Les premiers liens affectifs que nous formons dès la naissance sont déterminants pour notre développement. Depuis plusieurs décennies, la majorité des spécialistes en psychologie et neurosciences s’accordent à dire que l’attachement joue un rôle essentiel dans la construction de la personnalité et du bien-être des individus. Mais c’est quoi exactement l’attachement ?
C’est quoi « l’attachement » ?
Quand on dit « attachement » on pense au sentiment d’affection qu’on peut ressentir pour quelqu’un. Or, en psychologie, l’attachement c’est bien plus que ça.
La théorie de l’attachement, développée par le psychiatre britannique John Bowlby
dans les années 1950, met en évidence l’importance du lien affectif entre un enfant et sa figure
d’attachement principale, généralement un parent. Depuis, cette théorie a été étudiée par de très nombreux chercheurs à travers le monde et validée par les neurosciences.
Cette théorie repose sur l’idée que le besoin de s’attacher à une figure protectrice est inné et essentiel à la survie du bébé. L’attachement ça n’est pas que de l’amour ou de l’affection, c’est aussi et avant tout le fait que l’adulte soit disponible pour répondre aux besoins vitaux du bébé.

## Entrées répertoriées
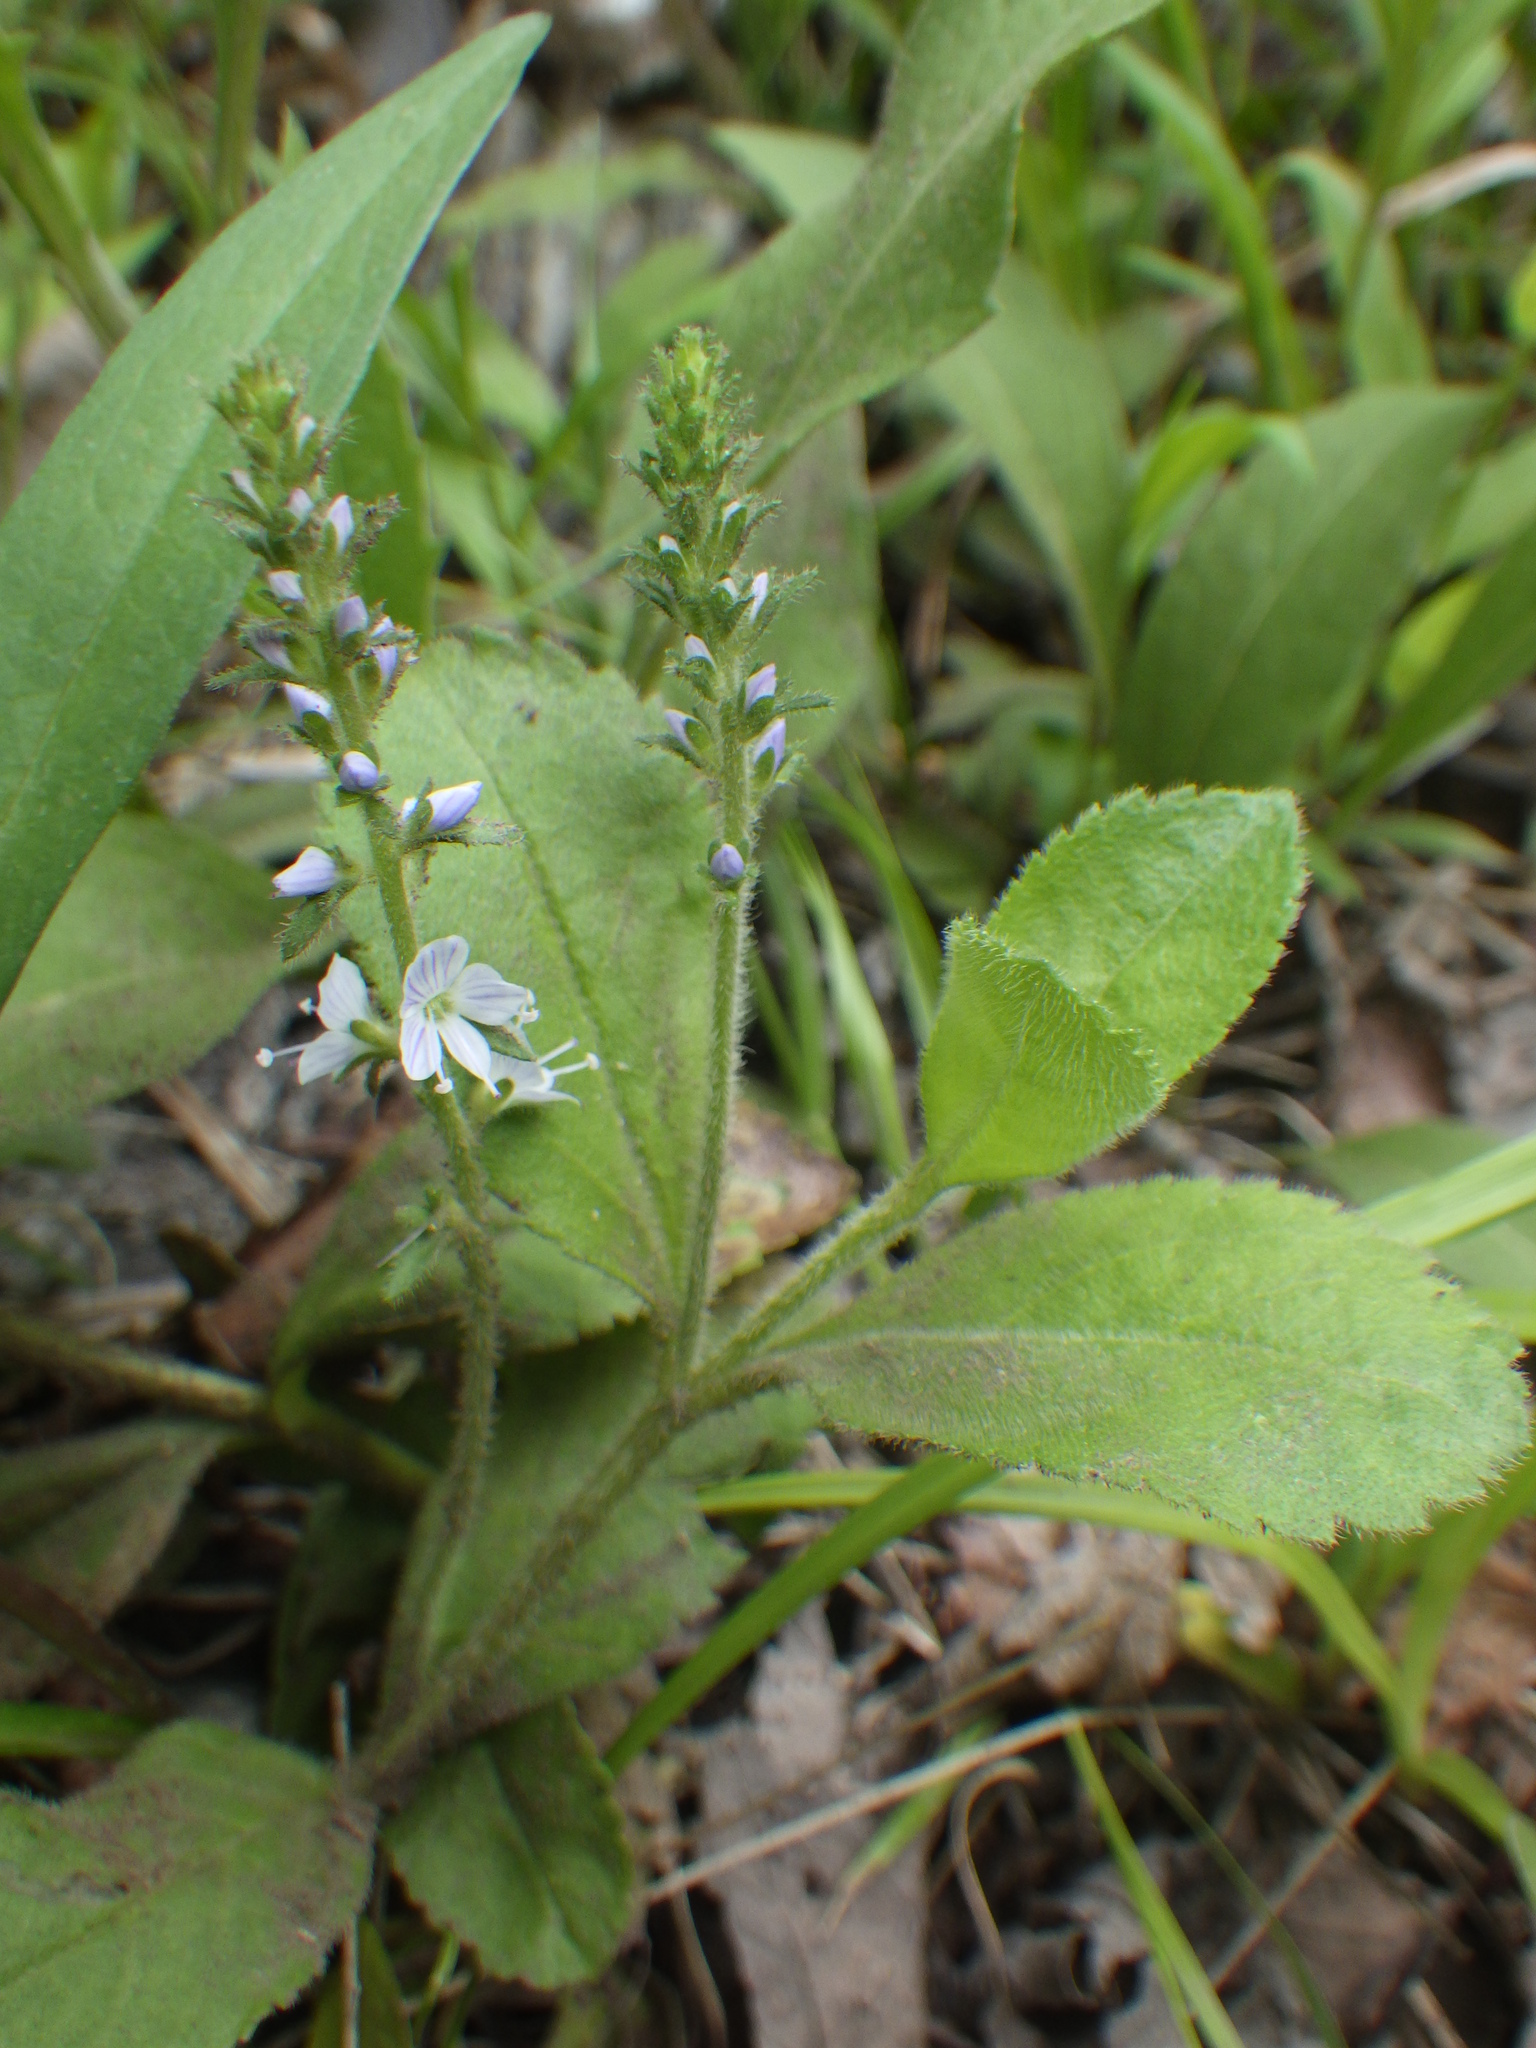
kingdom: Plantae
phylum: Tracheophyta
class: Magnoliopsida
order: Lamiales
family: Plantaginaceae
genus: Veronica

## Travail demandé
- 1) D'après le texte sur l'attachement, qui a développé la théorie de l'attachement ?
- 2) Renvoie le passage du texte sur l'attachement qui commence à « La théorie de » et se termine à « par les neurosciences. ».
- 3) Reprends le texte sur l'attachement et poursuis-le à partir de sa dernière phrase.

## Résultats obtenus
- 1) Le psychiatre britannique John Bowlby.

- 2)
La théorie de l’attachement, développée par le psychiatre britannique John Bowlby
dans les années 1950, met en évidence l’importance du lien affectif entre un enfant et sa figure
d’attachement principale, généralement un parent. Depuis, cette théorie a été étudiée par de très nombreux chercheurs à travers le monde et validée par les neurosciences.

- 3)
Les comportements d’attachement
L’attachement est génétiquement programmé et vise la protection et la survie du bébé.
Observons de plus près un bébé : contrairement à la plupart des mammifères, le petit humain ne sait pas répondre à ses besoins seul. Un poulain ou un veau se met rapidement sur ses pattes pour aller téter. Le petit humain ne sait pas faire ça. Il est totalement dépendant des adultes qui l’entourent pour se nourrir, être propre, se sentir en sécurité. Lorsqu’il a un besoin physiologique, d’affection ou de sécurité, il se manifeste par divers comportements innés et qui évoluent en fonction de l’âge : succion, agrippement, petits cris, chercher du regard, pleurs, cris, vocalises, sourires, et, plus tard, la marche. Ces comportement ont pour unique but de chercher la proximité de sa figure d’attachement afin qu’elle réponde à ses besoins vitaux.

Regardons ce schéma de plus près :
Si sa figure d’attachement répond de manière adaptée, prévisible et fiable, le bébé s’apaise.
Et ça ne s’arrête pas là ! Le bébé va construire des croyances positives :
• sur lui-même « je suis digne d’être aimé », « je suis important », « j’ai de la valeur »
• et sur le monde « le monde est un endroit sécure », « je peux avoir confiance », « j’ai le droit d’avoir des besoins », « je peux demander de l’aide ».
C’est comme ça que l’enfant développe un style d’attachement « sécure ».
Mais si la figure d’attachement ne répond pas de manière adaptée, fiable et prévisible, que se passe-t-il pour l’enfant ? Et bien il construira des croyances négatives :
• sur lui-même : « je ne suis pas digne d’être aimé », « je ne suis pas important », j’ai honte d’avoir des besoins, c’est moi qui ne suis pas normal »
• et sur le monde « le monde n’est pas sécure », « je ne peux compter sur personne »
C’est comme cela que l’enfant développe un style d’attachement « insécure ».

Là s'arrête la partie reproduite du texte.